Изменить размер шрифта - +
Склонив набок большую голову, покрытую гладкими и мягкими волосами цвета сырого мочала, он поглядывал на собеседников, и голубые глаза на его бледном лице то прищуривались, то широко открывались. По прежнему он любил рассказывать свои сны и никогда не мог изложить содержание прочитанной им книжки, не прибавив от себя чего-то странного. Илья уличал его в этом, но Яков не смущался и просто говорил:

— Так, как я рассказывал, — лучше. Ведь это только священное писание нельзя толковать, как хочется, а простые книжки — можно! Людьми писано, и я — человек. Я могу поправить, если не нравится мне… Нет, ты мне вот что скажи: когда ты спишь — где душа?

— А я почему знаю? — отвечал Илья, не любивший таких вопросов, — они вызывали в нём какую-то неприятную смуту.

— Я думаю, это верно, что она улетает, — объявил Яков.

— Конечно, улетает, — с уверенностью говорила Маша.

— А ты почему знаешь? — строго спрашивал Илья.

— Так…

— Улетает, — задумчиво улыбаясь, говорил Яков. — Ей тоже отдохнуть надо… Оттого и — сны…
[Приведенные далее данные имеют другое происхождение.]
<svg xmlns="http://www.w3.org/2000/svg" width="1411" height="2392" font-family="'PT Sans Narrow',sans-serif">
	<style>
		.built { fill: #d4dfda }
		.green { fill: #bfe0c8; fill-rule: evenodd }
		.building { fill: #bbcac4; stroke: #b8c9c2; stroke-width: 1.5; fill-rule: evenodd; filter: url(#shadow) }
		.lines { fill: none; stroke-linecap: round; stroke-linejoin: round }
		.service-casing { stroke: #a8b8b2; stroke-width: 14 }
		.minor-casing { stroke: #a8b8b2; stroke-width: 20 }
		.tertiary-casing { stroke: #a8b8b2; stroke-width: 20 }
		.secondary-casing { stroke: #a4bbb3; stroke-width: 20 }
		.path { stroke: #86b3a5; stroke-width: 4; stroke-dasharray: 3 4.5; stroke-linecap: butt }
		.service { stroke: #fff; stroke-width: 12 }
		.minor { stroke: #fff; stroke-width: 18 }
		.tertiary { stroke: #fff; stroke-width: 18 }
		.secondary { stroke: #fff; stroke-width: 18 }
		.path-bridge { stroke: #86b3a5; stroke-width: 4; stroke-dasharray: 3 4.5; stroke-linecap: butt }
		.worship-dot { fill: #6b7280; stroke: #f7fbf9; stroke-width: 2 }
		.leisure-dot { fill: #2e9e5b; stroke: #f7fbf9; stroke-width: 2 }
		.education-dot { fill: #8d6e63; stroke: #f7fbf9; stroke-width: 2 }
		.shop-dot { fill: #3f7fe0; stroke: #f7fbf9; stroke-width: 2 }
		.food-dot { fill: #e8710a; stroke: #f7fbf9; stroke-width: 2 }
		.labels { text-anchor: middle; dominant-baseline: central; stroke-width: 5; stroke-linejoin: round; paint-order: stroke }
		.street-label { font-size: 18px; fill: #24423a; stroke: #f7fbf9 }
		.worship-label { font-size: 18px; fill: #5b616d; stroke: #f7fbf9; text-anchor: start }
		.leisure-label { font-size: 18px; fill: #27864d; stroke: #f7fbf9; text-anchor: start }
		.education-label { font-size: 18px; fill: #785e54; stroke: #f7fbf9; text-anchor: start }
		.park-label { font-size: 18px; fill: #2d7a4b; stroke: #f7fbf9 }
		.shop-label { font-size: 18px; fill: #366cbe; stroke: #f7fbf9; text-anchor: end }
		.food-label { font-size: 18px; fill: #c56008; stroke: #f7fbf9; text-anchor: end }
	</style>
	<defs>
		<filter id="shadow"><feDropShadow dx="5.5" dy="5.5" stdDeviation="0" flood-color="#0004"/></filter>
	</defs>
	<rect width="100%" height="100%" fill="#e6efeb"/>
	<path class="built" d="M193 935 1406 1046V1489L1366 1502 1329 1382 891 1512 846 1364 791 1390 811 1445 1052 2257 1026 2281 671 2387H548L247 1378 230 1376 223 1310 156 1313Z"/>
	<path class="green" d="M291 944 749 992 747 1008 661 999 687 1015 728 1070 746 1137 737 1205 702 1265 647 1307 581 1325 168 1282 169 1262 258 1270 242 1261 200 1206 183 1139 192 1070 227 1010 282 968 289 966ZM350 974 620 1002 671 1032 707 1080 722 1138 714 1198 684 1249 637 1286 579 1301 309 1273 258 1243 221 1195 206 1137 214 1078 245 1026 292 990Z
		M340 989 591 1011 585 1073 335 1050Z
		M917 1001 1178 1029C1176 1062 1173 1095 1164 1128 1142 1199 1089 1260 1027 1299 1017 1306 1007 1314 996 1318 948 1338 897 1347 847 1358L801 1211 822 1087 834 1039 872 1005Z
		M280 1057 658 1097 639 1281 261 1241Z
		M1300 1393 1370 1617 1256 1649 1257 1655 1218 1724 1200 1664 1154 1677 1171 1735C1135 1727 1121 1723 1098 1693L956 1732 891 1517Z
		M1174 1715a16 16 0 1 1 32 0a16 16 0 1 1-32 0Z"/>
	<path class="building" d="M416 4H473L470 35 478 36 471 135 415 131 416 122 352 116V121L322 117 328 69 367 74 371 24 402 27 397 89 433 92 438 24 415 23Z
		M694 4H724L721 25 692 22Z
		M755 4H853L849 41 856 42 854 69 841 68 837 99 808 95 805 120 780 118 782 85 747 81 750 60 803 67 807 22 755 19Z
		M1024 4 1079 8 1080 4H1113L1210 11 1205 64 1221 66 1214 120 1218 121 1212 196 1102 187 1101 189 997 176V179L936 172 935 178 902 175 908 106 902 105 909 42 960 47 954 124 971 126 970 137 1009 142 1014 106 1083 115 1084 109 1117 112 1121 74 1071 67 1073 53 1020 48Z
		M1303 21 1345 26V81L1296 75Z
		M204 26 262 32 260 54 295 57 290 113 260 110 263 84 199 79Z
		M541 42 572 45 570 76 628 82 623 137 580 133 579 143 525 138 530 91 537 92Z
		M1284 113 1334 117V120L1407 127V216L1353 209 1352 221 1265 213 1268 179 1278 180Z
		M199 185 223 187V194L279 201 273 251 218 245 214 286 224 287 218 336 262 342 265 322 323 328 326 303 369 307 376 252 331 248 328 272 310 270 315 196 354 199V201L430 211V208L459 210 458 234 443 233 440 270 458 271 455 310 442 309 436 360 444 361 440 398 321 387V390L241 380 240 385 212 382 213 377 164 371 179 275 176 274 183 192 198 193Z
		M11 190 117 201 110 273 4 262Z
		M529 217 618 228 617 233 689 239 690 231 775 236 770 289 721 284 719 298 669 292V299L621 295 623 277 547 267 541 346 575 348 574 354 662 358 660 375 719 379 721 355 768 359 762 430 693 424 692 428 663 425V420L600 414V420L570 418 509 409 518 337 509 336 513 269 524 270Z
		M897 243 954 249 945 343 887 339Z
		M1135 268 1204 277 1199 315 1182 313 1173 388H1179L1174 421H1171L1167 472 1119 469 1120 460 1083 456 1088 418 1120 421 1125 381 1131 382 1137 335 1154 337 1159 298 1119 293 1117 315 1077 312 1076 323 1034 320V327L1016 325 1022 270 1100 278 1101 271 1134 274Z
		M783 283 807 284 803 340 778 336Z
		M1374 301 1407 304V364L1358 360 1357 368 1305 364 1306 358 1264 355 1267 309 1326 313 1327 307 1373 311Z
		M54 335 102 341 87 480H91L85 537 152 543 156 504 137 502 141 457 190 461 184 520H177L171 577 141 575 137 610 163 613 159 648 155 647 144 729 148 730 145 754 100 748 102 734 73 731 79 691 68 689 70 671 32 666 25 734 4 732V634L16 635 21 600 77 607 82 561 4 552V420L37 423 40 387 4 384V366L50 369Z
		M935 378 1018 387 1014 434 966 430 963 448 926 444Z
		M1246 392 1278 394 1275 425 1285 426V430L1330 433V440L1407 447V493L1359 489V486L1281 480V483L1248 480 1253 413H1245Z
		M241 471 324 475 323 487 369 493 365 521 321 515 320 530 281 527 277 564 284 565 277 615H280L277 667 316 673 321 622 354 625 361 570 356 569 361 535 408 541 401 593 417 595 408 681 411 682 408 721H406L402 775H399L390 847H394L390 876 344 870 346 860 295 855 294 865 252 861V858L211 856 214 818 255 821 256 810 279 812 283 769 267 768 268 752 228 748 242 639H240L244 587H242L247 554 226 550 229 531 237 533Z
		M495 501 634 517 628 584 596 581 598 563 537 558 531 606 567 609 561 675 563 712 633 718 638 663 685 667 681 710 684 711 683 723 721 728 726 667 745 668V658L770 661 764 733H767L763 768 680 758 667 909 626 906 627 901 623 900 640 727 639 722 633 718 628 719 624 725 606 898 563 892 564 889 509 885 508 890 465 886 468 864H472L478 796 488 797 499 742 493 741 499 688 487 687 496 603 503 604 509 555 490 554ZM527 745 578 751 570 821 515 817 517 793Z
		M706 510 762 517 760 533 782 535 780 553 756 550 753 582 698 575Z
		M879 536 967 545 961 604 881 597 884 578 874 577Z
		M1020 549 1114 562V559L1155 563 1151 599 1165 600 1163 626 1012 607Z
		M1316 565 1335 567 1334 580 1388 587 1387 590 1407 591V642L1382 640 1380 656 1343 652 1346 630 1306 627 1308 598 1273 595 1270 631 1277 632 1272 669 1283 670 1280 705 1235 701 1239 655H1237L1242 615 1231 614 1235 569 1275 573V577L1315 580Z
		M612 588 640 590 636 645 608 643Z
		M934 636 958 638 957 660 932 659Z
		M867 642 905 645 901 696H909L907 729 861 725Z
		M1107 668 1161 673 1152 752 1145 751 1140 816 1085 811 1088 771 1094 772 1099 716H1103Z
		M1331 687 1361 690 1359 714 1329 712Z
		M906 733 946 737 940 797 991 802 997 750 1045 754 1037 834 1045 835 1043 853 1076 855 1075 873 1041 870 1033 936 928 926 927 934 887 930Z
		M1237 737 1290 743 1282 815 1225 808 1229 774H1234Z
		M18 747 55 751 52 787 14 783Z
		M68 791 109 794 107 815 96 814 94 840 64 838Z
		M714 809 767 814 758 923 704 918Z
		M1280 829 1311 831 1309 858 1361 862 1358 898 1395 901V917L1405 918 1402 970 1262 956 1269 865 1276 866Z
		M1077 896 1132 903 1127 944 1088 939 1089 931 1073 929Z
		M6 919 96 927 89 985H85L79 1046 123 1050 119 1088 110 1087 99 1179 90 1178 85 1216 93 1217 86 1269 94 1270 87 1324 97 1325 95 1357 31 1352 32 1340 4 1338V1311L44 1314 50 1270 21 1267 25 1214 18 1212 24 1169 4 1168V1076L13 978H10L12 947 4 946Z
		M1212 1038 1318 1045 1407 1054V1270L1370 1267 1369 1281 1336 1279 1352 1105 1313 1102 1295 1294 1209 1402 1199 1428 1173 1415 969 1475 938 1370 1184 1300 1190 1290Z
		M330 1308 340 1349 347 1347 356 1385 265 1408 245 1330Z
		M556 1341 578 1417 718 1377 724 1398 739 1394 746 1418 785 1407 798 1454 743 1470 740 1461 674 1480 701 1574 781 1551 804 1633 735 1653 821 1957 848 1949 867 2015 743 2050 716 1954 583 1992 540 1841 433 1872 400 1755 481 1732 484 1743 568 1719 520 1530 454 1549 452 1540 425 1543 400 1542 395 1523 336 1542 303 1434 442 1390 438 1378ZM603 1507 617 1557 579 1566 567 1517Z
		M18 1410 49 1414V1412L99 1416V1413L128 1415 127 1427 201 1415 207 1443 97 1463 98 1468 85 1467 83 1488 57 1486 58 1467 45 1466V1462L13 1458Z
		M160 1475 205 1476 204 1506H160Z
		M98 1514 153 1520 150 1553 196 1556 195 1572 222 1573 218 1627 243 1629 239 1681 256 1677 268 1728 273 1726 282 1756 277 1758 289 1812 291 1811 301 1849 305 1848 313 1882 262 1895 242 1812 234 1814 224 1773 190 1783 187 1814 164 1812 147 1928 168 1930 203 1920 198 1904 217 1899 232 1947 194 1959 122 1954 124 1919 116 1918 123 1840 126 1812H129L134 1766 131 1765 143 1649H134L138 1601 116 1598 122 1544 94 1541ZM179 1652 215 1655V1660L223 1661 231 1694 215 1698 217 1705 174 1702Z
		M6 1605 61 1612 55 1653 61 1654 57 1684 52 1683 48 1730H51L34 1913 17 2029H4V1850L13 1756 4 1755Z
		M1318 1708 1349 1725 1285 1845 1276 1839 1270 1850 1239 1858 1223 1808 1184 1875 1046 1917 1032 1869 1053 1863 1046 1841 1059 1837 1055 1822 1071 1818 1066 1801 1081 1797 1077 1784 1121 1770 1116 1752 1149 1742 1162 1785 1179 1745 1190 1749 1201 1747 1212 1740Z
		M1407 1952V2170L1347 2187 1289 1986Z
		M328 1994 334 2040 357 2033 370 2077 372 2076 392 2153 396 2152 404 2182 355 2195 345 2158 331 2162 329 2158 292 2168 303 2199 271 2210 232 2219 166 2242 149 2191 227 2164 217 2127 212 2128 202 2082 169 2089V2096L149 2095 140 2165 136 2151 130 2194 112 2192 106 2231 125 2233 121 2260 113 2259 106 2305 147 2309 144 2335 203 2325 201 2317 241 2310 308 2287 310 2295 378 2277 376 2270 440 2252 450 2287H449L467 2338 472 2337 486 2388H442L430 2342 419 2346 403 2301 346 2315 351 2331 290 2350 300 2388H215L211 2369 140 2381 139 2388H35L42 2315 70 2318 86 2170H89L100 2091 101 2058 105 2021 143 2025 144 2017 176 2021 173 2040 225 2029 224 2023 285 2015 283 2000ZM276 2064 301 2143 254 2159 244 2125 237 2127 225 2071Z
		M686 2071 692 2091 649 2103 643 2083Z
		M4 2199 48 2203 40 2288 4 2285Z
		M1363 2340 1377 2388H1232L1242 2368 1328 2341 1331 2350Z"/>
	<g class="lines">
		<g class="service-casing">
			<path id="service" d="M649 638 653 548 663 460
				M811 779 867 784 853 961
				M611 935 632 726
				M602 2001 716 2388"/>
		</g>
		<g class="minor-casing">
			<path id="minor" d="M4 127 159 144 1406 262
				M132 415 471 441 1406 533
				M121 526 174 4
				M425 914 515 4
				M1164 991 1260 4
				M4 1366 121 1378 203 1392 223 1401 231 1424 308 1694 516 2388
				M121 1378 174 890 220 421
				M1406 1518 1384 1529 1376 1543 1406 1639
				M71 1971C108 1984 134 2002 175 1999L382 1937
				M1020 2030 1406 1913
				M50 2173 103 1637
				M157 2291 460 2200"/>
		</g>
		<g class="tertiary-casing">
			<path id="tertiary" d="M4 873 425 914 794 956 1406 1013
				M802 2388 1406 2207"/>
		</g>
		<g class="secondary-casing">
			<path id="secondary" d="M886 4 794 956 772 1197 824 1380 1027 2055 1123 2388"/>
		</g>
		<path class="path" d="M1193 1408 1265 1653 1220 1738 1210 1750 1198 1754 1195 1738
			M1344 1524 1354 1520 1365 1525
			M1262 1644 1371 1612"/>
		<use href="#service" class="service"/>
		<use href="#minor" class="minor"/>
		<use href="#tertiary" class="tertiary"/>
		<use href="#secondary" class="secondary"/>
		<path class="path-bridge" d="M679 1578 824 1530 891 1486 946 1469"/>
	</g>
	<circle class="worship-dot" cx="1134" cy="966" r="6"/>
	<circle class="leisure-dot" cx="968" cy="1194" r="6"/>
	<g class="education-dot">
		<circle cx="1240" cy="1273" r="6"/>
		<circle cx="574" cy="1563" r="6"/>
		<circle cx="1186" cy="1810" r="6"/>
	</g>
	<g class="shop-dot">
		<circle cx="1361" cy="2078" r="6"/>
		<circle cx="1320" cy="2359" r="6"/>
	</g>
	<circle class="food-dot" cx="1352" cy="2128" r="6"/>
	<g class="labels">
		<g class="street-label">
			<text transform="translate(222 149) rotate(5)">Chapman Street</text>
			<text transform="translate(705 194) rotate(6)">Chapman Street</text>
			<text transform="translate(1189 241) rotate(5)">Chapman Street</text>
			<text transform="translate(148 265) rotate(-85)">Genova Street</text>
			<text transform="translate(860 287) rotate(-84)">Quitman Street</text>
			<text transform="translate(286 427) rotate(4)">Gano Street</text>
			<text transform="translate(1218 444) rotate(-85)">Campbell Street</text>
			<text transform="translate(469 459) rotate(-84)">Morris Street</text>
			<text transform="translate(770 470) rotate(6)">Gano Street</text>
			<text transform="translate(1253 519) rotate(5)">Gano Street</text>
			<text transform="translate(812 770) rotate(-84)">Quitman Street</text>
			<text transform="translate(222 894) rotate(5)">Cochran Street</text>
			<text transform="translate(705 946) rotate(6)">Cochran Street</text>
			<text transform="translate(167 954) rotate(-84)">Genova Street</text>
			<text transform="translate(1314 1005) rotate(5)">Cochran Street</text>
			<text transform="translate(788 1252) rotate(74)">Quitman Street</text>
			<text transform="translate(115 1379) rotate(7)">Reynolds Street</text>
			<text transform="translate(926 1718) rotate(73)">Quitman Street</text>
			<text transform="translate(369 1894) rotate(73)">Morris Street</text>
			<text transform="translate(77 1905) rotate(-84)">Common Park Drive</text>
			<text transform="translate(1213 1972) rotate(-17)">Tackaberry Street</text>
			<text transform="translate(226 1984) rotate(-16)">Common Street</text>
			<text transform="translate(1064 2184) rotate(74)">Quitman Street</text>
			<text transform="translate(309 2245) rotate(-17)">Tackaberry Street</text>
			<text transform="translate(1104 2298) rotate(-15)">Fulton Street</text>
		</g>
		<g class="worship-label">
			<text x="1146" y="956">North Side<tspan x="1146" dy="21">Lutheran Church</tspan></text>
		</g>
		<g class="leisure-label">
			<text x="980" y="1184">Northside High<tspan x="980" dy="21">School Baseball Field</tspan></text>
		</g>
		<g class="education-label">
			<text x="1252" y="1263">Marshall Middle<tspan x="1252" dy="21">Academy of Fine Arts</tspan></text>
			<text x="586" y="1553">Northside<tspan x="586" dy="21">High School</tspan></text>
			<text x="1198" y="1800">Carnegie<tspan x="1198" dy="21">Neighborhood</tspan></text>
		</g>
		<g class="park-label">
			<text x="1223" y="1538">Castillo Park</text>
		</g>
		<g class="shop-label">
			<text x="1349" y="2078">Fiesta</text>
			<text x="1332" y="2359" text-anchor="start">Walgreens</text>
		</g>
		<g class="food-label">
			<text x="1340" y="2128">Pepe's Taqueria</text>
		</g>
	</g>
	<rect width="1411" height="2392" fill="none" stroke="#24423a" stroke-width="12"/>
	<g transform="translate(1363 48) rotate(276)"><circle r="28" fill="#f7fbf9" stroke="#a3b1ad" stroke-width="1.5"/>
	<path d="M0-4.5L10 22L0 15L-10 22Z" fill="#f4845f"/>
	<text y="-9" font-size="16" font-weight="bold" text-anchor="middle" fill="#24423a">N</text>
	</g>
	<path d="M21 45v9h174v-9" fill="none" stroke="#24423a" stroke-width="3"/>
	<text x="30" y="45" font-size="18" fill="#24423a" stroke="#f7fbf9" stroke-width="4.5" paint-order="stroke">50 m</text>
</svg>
Не зная, что сказать на это, Илья молчал, хотя всегда чувствовал в себе сильное желание возражать товарищу. И все молчали некоторое время, иногда несколько минут. В тёмной яме становилось как будто ещё темнее. Коптила лампа, пахло углями из самовара, долетал глухой, странный шум: гудел и выл трактир, там, наверху. И снова рвался тихий голос Якова:

— Шумят люди… работают и всё такое. Говорится — живут. Потом — хлоп! Человек умер… Что это значит? Ты, Илья, как думаешь, а?

— Ничего не значит… Пришла старость, надо умирать…

— Умирают и молодые и дети… Умирают здоровые.

— Значит, не здоровы, коли умирают…

— А зачем живут все?

— Повёз! — насмешливо восклицал Илья. — Затем и живут, чтобы жить. Работают, добиваются удачи. Всякий хочет хорошо жить, ищет случая в люди выйти. Все ищут случаев таких, чтобы разбогатеть да жить чисто…

— Так это — бедные. А богатые? У них всё есть… Им чего искать?

— Ну, голова! Богатые! Коли их не будет — на кого бедным работать?

Яков подумал и спросил:

— Значит, все для работы живут, по-твоему?

— Ну да… Не совсем — все… Одни — работают, а другие просто так. Они уж наработали, накопили денег… и живут.

— А зачем?

— Да — чёрт! Хочется им, или — нет? Ведь тебе жить хочется? — кричал Илья, сердясь на товарища. Но ему было бы трудно ответить, почему он сердится: потому ли, что Яков спрашивает о таких вещах, или потому, что он плохо спрашивает?

— Ты зачем живёшь, — ну? — кричал он товарищу.

— Вот я и не знаю! — покорно говорил Яков. — Я бы и умер… Страшно… а всё-таки — любопытно…

И вдруг он начинал говорить голосом ласковым и упрекающим:

— Ты сердишься, а — напрасно. Ты подумай: люди живут для работы, а работа для них… а они? Выходит — колесо… Вертится, вертится, а всё на одном месте. И непонятно, — зачем? И где бог? Ведь вот она, ось-то, — бог! Сказано им Адаму и Еве: плодитесь, множьтесь и населяйте землю, — а зачем?

И, наклоняясь к товарищу, Яков таинственным шёпотом, с испугом в голубых глазах сказал:

— Знаешь что? Было и это сказано, сказано было — зачем? А кто-нибудь ограбил бога, — украл и спрятал объяснение-то… И это сатана! Кто другой? Сатана! Оттого никто и не знает — зачем?

Илья слушал бессвязную речь товарища, чувствовал, что она захватывает его, и молчал.